Season 3 trailer: Father is well

My church sends out these email messages when someone has a baby. Always the same format: The name of the couple, had a baby boy/girl, and the weight of the baby. The email always ends the same way: “Baby, Mother, and Father are doing well, you can call them at this number to extend your congratulations.”

I read the messages every time, but I never call the people. Because I am waiting. I am waiting for the day the end of the message will only say, “Baby and mother are doing well.”

Then, I will call. “Pastor, what happened?”
And he will say, “Ah! Let me tell you. Brother Tony was in the hospital o, he was supposed to watch the birth. But as soon as he saw the head of the baby crowning, his eyes rolled into the back of his head and he collapsed. He hit his head on the edge of the delivery table then passed out. Ten stitches and he is still unconscious. Please extend your prayers to him.”

Bus tales: Of mice and men

One weekday morning on a danfo, a young man with funny pointy ears was sitting in the row of seats behind the driver. He had long skinny arms, and looking at him, you assumed his voice would be high pitched, mostly because of his ears. He sat at the end next to the window.

There was another man sitting next to him. This other man was built like a bus stop tout. He was stout with a thick neck and stubby fingers that were blackened at the ends, as if he had been digging earth using his hands as a shovel. In spite of his grubby fingers, he had a neat haircut, a clean shaved head and well-defined goatee and the kicker was that he was wearing a suit.
The bus was heading towards Lekki when it started to drizzle. The light rain faded in and out. It went on for a long time in that undefined weather space between raining and not. The wipers of the bus were off and you couldn’t see any water drops hitting the window, but if you stared into the distance you would see the precipitation making the morning misty.

After getting some dampness in his face, Pointy Ears struggled with his window and jiggled it shut.

The bus moved about half the distance to the next bus stop then it got caught in traffic. Everyone on the bus moaned. Without the forward motion, it got hot on the bus. Grubby Fingers, in his suit, reached past Ears and pulled the window open. The breeze blew in. The bus inched forward in the traffic jam.

Invisible rain droplets pelted Pointy Ears and his ears, he pushed the window closed.
Grubby Fingers reached over again and opened the window. Pointy Ears spoke, and yes, his voice was high pitched. “Why na? Can’t you see the rain is beating me?”

He closed the window.

Grubby Fingers glared at him, stretched his hand and opened the window.

Pointy Ears shut it.

Grubby said, “I am warning you. If you touch this window again…” He left the threat dangling as he opened the window.

The passengers were glad to get some air.  Nobody was sure if it was raining or not.
“No,” Pointy Ears said in his squeaky voice, “No, I am the one sitting by the window.” He made a move towards the window. Grubby Fingers grabbed his hand.
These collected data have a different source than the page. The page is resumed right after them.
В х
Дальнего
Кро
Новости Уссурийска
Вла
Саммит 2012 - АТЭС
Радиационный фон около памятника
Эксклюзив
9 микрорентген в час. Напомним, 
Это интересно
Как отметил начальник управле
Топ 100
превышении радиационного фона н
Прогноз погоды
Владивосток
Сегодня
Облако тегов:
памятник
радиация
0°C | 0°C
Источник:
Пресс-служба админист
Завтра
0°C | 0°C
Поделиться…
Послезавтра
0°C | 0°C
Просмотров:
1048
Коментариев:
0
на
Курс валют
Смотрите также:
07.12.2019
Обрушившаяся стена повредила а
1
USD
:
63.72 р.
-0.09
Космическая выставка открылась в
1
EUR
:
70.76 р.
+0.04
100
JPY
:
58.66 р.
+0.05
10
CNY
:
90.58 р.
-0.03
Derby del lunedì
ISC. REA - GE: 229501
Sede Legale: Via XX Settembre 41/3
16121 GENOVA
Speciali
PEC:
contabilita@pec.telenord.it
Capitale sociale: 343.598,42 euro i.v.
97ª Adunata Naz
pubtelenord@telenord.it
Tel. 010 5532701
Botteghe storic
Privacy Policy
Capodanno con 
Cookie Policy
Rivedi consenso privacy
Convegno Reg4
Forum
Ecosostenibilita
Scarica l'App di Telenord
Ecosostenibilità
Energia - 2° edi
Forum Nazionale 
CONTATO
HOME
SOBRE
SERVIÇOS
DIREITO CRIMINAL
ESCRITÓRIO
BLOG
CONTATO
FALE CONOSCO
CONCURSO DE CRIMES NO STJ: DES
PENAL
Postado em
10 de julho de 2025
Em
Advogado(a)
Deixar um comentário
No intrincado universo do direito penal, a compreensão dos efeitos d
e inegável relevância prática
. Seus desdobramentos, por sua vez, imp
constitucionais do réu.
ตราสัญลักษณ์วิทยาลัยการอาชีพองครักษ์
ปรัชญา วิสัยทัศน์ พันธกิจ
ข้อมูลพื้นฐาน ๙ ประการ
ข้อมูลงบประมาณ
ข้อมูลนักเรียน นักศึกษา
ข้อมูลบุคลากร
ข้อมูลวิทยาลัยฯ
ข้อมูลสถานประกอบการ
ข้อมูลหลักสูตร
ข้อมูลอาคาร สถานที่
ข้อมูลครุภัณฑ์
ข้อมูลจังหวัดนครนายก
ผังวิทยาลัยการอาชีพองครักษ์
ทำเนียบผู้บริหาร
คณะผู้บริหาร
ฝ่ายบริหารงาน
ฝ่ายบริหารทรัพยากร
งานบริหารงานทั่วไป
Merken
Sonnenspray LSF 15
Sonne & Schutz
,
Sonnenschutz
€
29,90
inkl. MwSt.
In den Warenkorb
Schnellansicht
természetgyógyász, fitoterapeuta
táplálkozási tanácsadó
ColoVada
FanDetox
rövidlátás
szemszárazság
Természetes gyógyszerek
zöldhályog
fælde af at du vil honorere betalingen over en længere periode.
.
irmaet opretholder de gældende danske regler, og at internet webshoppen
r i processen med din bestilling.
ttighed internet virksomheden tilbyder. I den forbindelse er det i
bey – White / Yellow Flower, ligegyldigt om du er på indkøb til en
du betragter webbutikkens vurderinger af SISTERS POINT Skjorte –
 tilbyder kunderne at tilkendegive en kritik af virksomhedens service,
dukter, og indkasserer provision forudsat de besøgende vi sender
They tussled.

In their seats, grunting, they locked hands in a tug-of-war. Pointy Ears was losing, his hand was being edged away from the window. He gave up. He tried to stand in the confined bus. Panting, he said, “If you want open window, why don’t you sit next to it?” Grubby Fingers slid past him and took up the seat by the window. Pointy Ears moved into the second seat. His chest was still heaving from the exertion.

The bus was full. The bus was quiet. The fight had been contained to that spot. Some passengers were looking at their phones, others were staring straight ahead ignoring the fight.
Past the Jakande roundabout, the traffic cleared. Now the rain was heavier. It drummed on the roof of the bus. The driver accelerated. The speed blew the water in through the open window. It was undeniable. The driver turned on the windshield wipers.

Over by the window, Grubby Fingers sat stone-faced, ignoring the change. Raindrops ran down his face, pooled in his beard and dripped onto his suit. The rain dowsed him. It blew into his eyes, blocked his nose so he had to part his lips to breathe. But he hung in there, with the window open, like every man before him, trapped by his words and his ego.

The Curious Death of Baba Sola

My mother’s cousin died last month and relatives called from the village to tell her.
But the phone connection was so bad, she couldn’t hear them, so when they said he died of cancer, my mother, standing by the window for better reception, said, “What? Tanker ke? Ni bo?”

The person on the end of the line replied, “At home.”

My mother hung up and put her hand over her mouth.

She said, “Baba Sola ti ku o. A tanker ran into his house and killed him.”

What struck me later, after it was cleared up, wasn’t her mistake but that for her, both options seemed equally likely. That here, between tanker and cancer, one did not seem more farfetched than the other.

Missed Connections

Me: Waiting on queue at the 4th roundabout Oando in a silver Camry after sleeping overnight in the car.
You: Fine girl, trying to give me eye so I can let you chance me.

I hope you understand why I didn’t allow you enter.
But I thought we had a deeper connection, both of us hustling together in this soup called Lagos.
If you felt it too, holla at your boy.
The name is Derek.

PS: I have petrol so Am willing to drive to you.